• _Task objective_
All of the records should be given back exactly and in full.

[Dataset entries]
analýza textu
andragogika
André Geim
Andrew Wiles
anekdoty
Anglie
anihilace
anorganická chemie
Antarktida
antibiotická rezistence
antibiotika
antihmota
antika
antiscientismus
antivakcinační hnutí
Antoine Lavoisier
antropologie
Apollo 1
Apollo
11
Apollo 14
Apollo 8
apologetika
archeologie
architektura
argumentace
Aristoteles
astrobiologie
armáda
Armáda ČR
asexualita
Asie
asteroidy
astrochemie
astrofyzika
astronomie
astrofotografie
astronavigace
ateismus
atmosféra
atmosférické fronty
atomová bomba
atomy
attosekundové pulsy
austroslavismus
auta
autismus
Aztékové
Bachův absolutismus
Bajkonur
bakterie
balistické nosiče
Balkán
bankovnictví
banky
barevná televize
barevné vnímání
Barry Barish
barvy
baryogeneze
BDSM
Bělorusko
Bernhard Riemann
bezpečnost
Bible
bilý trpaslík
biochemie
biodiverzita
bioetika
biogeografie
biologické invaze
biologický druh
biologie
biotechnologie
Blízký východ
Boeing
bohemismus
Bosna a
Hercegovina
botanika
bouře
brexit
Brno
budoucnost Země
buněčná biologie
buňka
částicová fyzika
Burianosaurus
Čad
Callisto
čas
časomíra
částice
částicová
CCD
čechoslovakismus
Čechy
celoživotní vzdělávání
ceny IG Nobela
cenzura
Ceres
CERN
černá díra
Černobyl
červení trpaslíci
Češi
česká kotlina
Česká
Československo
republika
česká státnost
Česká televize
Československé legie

• _Response to this exercise_
analýza textu
andragogika
André Geim
Andrew Wiles
anekdoty
Anglie
anihilace
anorganická chemie
Antarktida
antibiotická rezistence
antibiotika
antihmota
antika
antiscientismus
antivakcinační hnutí
Antoine Lavoisier
antropologie
Apollo 1
Apollo
11
Apollo 14
Apollo 8
apologetika
archeologie
architektura
argumentace
Aristoteles
astrobiologie
armáda
Armáda ČR
asexualita
Asie
asteroidy
astrochemie
astrofyzika
astronomie
astrofotografie
astronavigace
ateismus
atmosféra
atmosférické fronty
atomová bomba
atomy
attosekundové pulsy
austroslavismus
auta
autismus
Aztékové
Bachův absolutismus
Bajkonur
bakterie
balistické nosiče
Balkán
bankovnictví
banky
barevná televize
barevné vnímání
Barry Barish
barvy
baryogeneze
BDSM
Bělorusko
Bernhard Riemann
bezpečnost
Bible
bilý trpaslík
biochemie
biodiverzita
bioetika
biogeografie
biologické invaze
biologický druh
biologie
biotechnologie
Blízký východ
Boeing
bohemismus
Bosna a
Hercegovina
botanika
bouře
brexit
Brno
budoucnost Země
buněčná biologie
buňka
částicová fyzika
Burianosaurus
Čad
Callisto
čas
časomíra
částice
částicová
CCD
čechoslovakismus
Čechy
celoživotní vzdělávání
ceny IG Nobela
cenzura
Ceres
CERN
černá díra
Černobyl
červení trpaslíci
Češi
česká kotlina
Česká
Československo
republika
česká státnost
Česká televize
Československé legie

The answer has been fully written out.